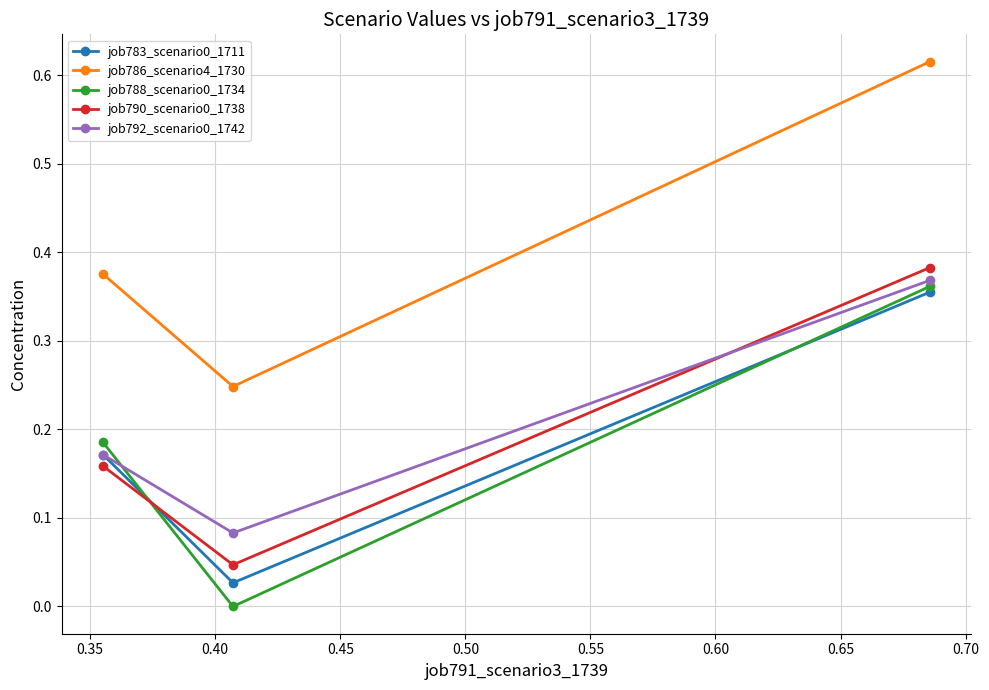

Which series has the widest spread of values?

job786_scenario4_1730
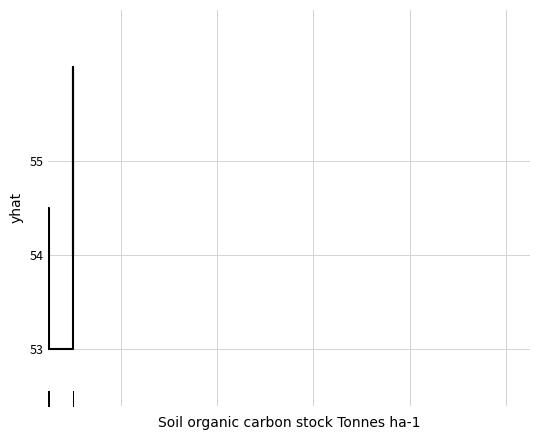

How many interior local valleys (lower than both neighbors) does the data have?

1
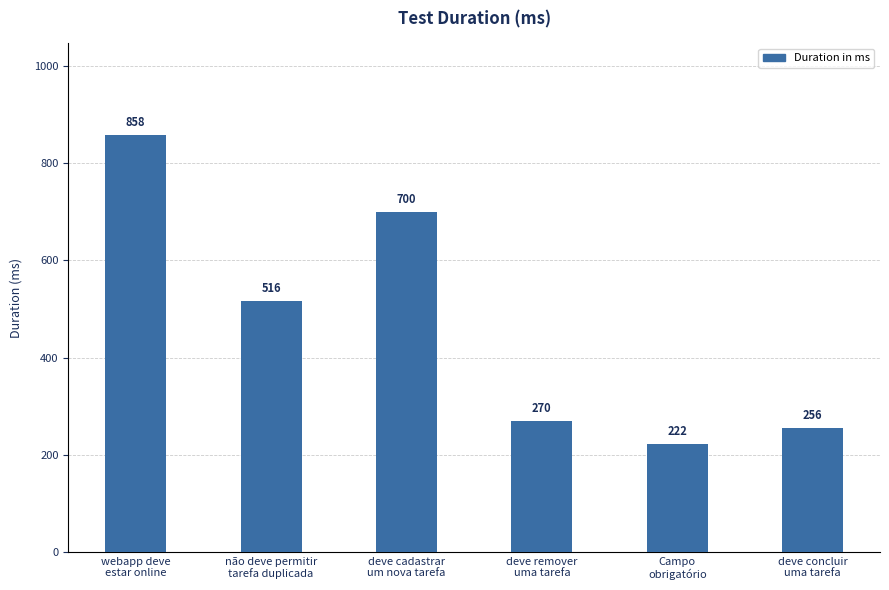

Reading left to right, what are all the values shown in this chart?

webapp deve
estar online=858	não deve permitir
tarefa duplicada=516	deve cadastrar
um nova tarefa=700	deve remover
uma tarefa=270	Campo
obrigatório=222	deve concluir
uma tarefa=256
════════
REQUEST: Turn the rows above into a JSON list of strings, with one string per line and no blank lines. Leave out the pictures.

EXERCISE ANSWER:
[
  "Which series has the widest spread of values?",
  "job786_scenario4_1730",
  "How many interior local valleys (lower than both neighbors) does the data have?",
  "1",
  "Reading left to right, what are all the values shown in this chart?",
  "webapp deve",
  "estar online=858\tnão deve permitir",
  "tarefa duplicada=516\tdeve cadastrar",
  "um nova tarefa=700\tdeve remover",
  "uma tarefa=270\tCampo",
  "obrigatório=222\tdeve concluir",
  "uma tarefa=256"
]